If countable dimensions answer "How many?", then simple dimensions answer "Which ones?". Using the same example above used in the countable dimension section; Page Name is the simple dimension. Using the table and the simple dimension, Page Name, we can answer questions such as:
- "Which page had the most page views?"
- "Of all the Shopping Cart pages, which one had the most visits?".
3) Many-to-Many Dimensions
Many-to-many dimensions have a many-to-many relationship with a parent countable dimension. For example, if a dimension named External Search Term is at the Visit level; a given External Search Term may be used in one or many Visits, and a given Visit may include one or many External Search Terms. Thus, External Search Term is a many-to-many dimension.
4) Numeric Dimensions
Numeric dimensions are a type of simple dimension that has a numeric value. Numeric dimensions are often created to be used in metrics. Examples of numeric dimensions include 'Revenue', 'Orders', and 'Units'. In the example above, the 'Customer Orders' is a numeric dimension. 5) Denormal Dimensions Denormal dimensions are dimensions that have a one-to-one relationship with a parent countable dimension. Denormal dimensions are often used with dimensions that have high cardinality (many unique elements) like identification data. For example, a visitor can only have one User ID and a User ID can only belong to one visitor. Thus, this is a one-to-one relationship and can be a denormal dimension.
For example, Geometrixx Web User ID is a denormal dimension at the customer level. Since it is denormal, it has a one-to-one relationship with its parent dimension, meaning that each Web User ID has one customer and each customer only has one Web User ID. Thus, the 'Customers' metric can only be '1' for each element of Geometrixx Web User ID.
6) Time Dimensions
Time dimensions allow you to create a set of periodic or absolute local time dimensions based on the timestamp field that you specify. Examples of time dimensions include 'Day', 'Hour', 'Week', and 'Hour of Day'. In the example above, the 'Hour of Day' table shows how many visits and page views were received during the different hours of the days.
The % escapes used for display formatting is the same as the standard C library strftime .
Defining Extended Dimensions
Steps to define Extended Dimension:
- While working in your dataset profile, open the Profile Manager and click Dataset to show its contents.
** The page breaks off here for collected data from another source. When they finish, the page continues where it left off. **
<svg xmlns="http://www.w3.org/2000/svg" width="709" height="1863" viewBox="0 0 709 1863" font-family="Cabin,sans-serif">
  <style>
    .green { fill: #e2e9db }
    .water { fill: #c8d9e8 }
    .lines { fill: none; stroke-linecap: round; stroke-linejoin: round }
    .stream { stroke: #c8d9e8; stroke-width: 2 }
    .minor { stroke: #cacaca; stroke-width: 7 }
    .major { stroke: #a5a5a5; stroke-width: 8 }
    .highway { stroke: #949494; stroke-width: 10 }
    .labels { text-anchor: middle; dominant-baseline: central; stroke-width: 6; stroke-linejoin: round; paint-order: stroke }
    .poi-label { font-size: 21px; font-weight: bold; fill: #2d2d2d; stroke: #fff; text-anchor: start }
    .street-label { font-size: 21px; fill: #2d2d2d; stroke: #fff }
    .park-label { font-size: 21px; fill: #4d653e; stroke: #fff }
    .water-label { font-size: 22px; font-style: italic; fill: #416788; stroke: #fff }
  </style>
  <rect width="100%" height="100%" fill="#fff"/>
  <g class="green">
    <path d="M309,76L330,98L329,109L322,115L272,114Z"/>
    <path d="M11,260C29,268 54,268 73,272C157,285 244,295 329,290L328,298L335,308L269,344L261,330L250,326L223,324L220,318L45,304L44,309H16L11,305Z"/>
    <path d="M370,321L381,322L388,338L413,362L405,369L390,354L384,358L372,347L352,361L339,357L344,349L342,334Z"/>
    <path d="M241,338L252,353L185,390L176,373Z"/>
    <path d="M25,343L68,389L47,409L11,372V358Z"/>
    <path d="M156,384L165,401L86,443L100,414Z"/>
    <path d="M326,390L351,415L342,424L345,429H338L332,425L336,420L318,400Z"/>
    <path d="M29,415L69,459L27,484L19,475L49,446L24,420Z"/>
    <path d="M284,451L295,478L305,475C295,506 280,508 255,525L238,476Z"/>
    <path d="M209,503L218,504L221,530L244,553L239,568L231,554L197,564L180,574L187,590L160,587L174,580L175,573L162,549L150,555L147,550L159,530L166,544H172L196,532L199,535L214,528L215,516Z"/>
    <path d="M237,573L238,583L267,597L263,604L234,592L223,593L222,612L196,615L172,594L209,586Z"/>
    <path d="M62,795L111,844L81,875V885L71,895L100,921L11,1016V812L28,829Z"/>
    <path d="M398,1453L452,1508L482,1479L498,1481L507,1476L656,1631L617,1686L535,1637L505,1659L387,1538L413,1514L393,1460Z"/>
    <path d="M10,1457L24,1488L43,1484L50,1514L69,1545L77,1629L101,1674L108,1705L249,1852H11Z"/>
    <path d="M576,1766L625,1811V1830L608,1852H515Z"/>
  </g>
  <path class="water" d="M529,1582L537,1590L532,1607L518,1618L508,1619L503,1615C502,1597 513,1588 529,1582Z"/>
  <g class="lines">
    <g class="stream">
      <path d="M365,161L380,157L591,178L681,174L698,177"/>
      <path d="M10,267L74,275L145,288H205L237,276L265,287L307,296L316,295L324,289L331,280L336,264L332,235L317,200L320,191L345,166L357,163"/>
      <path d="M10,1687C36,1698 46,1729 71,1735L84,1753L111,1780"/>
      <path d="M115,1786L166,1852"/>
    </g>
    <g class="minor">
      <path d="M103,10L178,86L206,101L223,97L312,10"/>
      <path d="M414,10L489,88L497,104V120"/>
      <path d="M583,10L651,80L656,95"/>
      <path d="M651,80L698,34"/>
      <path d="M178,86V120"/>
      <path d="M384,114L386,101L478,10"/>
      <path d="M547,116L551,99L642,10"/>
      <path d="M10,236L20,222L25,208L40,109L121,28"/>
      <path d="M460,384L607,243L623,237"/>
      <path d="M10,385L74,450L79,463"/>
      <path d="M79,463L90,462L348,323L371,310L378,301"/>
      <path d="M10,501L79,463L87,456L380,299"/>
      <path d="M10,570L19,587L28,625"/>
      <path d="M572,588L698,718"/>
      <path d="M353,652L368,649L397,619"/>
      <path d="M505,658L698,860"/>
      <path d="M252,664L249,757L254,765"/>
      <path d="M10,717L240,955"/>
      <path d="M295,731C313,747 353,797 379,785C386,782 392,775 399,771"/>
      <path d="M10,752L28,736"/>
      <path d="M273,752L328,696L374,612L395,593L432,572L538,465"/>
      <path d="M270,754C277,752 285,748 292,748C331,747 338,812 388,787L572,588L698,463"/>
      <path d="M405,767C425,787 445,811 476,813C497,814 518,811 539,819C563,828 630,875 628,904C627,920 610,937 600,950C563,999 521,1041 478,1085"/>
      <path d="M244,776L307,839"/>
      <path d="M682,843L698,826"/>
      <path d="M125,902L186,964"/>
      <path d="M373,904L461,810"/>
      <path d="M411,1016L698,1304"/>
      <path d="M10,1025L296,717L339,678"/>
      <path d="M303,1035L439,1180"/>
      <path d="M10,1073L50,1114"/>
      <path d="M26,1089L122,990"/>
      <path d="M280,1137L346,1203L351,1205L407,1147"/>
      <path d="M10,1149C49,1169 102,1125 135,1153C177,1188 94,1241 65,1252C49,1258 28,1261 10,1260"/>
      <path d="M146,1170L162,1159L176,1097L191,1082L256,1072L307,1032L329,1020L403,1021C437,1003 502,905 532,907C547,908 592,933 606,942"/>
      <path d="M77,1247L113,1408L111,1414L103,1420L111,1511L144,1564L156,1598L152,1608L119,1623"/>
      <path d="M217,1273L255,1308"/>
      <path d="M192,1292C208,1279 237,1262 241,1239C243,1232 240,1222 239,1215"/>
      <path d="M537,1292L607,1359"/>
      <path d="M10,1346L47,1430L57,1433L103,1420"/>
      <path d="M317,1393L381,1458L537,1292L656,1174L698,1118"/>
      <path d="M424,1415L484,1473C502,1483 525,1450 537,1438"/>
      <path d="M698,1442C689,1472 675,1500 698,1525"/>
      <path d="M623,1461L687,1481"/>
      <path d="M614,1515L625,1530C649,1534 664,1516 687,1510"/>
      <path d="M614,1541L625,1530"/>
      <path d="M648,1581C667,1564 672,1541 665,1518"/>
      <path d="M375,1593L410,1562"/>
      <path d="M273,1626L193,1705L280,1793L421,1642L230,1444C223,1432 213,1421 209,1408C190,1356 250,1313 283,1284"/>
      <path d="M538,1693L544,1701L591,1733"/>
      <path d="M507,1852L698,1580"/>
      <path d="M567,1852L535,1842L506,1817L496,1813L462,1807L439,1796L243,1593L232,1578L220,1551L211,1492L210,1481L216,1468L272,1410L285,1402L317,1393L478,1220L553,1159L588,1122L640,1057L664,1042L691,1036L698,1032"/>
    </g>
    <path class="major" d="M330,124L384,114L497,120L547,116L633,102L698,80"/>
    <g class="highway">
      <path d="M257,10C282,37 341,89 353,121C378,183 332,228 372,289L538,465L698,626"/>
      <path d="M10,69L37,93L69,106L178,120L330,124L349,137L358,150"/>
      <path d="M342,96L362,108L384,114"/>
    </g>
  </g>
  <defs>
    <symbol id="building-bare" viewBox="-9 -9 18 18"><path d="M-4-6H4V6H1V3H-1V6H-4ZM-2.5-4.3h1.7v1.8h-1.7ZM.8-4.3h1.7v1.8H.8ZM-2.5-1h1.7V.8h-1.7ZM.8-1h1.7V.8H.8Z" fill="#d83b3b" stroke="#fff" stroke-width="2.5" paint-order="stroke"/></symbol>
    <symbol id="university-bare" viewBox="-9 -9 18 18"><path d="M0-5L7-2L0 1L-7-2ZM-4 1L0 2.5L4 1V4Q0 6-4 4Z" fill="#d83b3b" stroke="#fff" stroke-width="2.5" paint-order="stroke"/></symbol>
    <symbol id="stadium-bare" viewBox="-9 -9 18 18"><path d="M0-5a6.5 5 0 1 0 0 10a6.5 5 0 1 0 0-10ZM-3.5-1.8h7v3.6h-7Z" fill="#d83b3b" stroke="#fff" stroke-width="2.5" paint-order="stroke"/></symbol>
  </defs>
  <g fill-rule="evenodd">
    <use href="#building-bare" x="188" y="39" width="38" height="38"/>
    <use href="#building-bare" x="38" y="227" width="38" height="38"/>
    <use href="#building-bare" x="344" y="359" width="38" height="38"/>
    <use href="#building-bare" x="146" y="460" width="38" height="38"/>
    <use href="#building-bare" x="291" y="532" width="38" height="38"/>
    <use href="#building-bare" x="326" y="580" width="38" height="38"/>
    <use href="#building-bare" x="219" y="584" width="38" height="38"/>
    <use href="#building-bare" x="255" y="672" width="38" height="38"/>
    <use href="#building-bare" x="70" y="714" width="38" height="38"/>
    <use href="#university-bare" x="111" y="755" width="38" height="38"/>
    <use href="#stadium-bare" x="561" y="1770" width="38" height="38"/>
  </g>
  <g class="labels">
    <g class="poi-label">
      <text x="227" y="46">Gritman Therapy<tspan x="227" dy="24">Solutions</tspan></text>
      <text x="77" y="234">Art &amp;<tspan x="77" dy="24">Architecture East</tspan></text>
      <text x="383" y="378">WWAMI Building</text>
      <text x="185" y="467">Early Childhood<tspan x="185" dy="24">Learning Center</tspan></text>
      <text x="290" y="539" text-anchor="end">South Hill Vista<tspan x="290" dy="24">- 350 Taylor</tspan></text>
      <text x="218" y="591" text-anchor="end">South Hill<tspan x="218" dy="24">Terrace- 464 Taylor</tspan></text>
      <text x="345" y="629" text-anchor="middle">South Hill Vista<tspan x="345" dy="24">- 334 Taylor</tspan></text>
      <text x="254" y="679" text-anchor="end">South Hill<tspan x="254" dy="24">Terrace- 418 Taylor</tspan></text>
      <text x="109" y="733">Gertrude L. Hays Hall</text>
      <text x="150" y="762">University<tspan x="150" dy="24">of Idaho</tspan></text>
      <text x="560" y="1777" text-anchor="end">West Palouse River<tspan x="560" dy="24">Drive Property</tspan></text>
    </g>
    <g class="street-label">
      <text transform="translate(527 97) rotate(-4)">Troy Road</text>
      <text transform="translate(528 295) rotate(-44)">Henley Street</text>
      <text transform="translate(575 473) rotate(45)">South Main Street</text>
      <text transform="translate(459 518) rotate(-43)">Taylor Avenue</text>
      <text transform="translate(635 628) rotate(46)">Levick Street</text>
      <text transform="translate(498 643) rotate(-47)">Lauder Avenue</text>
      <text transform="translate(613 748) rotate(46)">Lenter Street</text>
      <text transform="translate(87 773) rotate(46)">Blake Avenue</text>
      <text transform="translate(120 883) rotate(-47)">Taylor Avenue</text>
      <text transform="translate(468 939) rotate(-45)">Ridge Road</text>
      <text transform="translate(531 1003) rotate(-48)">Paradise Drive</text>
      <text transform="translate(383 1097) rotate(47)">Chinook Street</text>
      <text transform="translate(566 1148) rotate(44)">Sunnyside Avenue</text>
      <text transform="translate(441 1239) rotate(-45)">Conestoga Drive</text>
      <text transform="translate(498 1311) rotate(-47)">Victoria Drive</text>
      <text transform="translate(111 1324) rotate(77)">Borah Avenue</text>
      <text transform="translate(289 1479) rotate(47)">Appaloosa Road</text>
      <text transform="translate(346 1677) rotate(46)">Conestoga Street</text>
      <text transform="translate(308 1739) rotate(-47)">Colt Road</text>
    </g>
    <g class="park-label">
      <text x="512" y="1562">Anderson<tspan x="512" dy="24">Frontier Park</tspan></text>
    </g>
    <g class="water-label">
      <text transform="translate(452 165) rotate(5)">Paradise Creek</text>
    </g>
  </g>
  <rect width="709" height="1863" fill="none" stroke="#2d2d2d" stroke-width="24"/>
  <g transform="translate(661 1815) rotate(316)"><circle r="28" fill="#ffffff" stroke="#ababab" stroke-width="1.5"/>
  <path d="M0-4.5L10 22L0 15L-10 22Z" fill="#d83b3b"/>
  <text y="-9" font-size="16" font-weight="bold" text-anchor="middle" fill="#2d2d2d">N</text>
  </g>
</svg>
- Open the Transformation.cfg file or the Transformation Dataset Include file in which you want to define the extended dimension.
- Right -click Transformations and click Add new > <Extended dimension type> .
- Input the appropriate information for your extended dimension. For descriptions of the transformation types and information about their parameters, see the following sections:
- For any extended dimension that you define, you can add one or more comment lines to the Comments parameter to further describe the dimension or add notes about its use. To add a comment, right-click the Comments label and click* Add new > Comment Line*.
- After you have defined your extended dimension(s) in the configuration file, save the file locally and save it to your dataset profile on the DWB server.
Hiding Extended Dimensions
Extended Dimensions can be hidden so they do not show up on the Dimension Menu in the DWB. To hide the dimension, set the Hidden property to "True" in the dimension definition.